**Source records:**
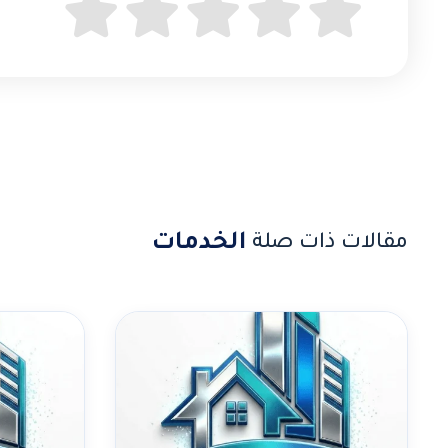
الخدمات
مقالات ذات صلة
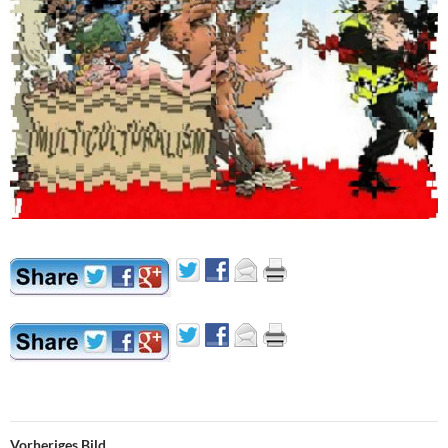
Vorheriges Bild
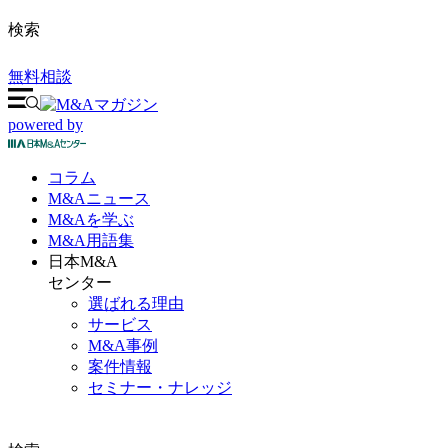
検索
無料相談
powered by
コラム
M&A
ニュース
M&Aを
学ぶ
M&A
用語集
日本M&A
センター
選ばれる理由
サービス
M&A事例
案件情報
セミナー・ナレッジ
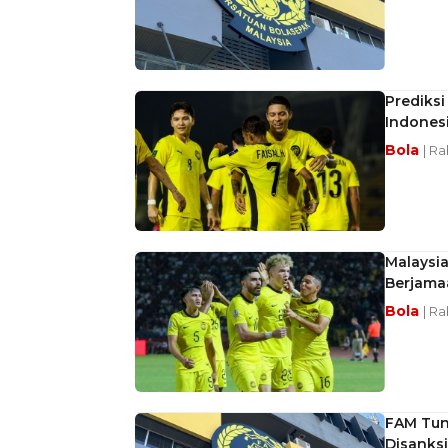
Prediksi
Indones
Bola
| R
Malaysi
Berjama
Bola
| R
FAM Tung
Disanksi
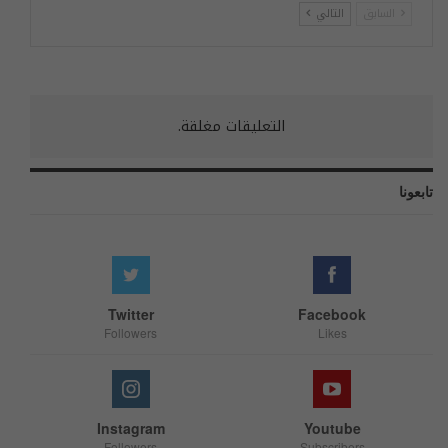
السابق
التالي
التعليقات مغلقة.
تابعونا
Twitter
Facebook
Followers
Likes
Instagram
Youtube
Followers
Subscribers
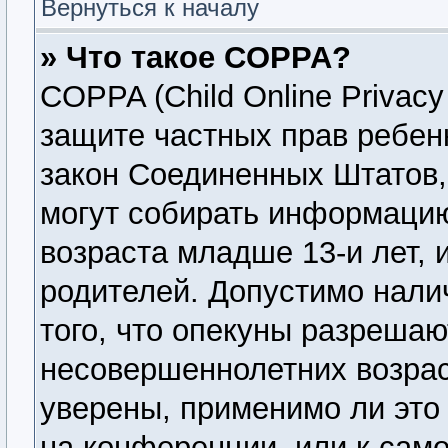
Вернуться к началу
» Что такое COPPA?
COPPA (Child Online Privacy 
защите частных прав ребенк
закон Соединенных Штатов,
могут собирать информаци
возраста младше 13-и лет, 
родителей. Допустимо нали
того, что опекуны разреша
несовершеннолетних возрас
уверены, применимо ли это 
на конференции, или к сам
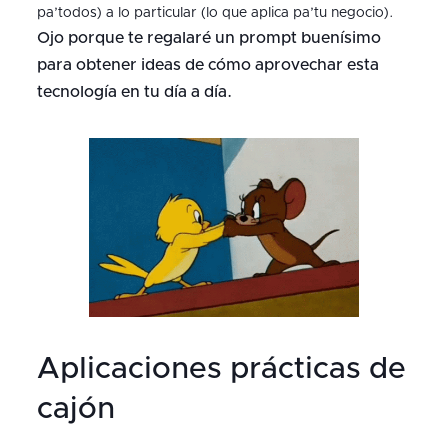
pa’todos) a lo particular (lo que aplica pa’tu negocio).
Ojo porque te regalaré un prompt buenísimo
para obtener ideas de cómo aprovechar esta
tecnología en tu día a día.
Aplicaciones prácticas de
cajón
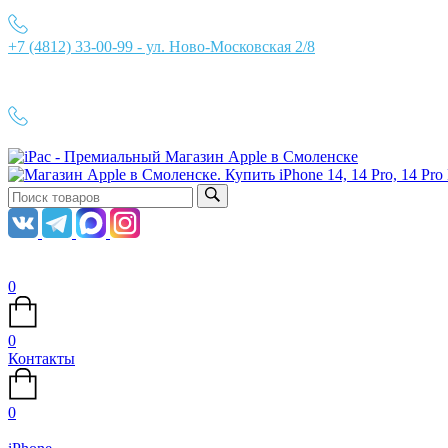
+7 (4812) 33-00-99 - ул. Ново-Московская 2/8
Ежедневно с 10:00 до 21:00
+7 (4812) 33-00-99
0
0
Контакты
0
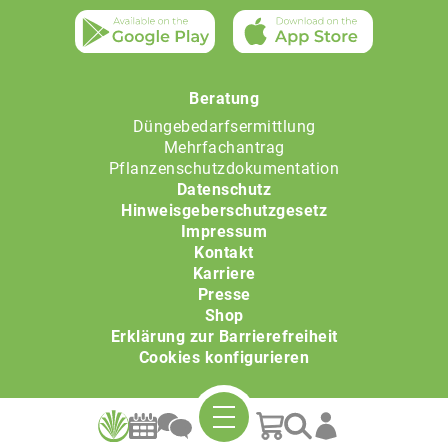
Beratung
Düngebedarfsermittlung
Mehrfachantrag
Pflanzenschutzdokumentation
Datenschutz
Hinweisgeberschutzgesetz
Impressum
Kontakt
Karriere
Presse
Shop
Erklärung zur Barrierefreiheit
Cookies konfigurieren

**Task objective:**
Go through the records and pull out each line that includes the word "COPPA".

**Result of this exercise:**
» Что такое COPPA?
COPPA (Child Online Privacy 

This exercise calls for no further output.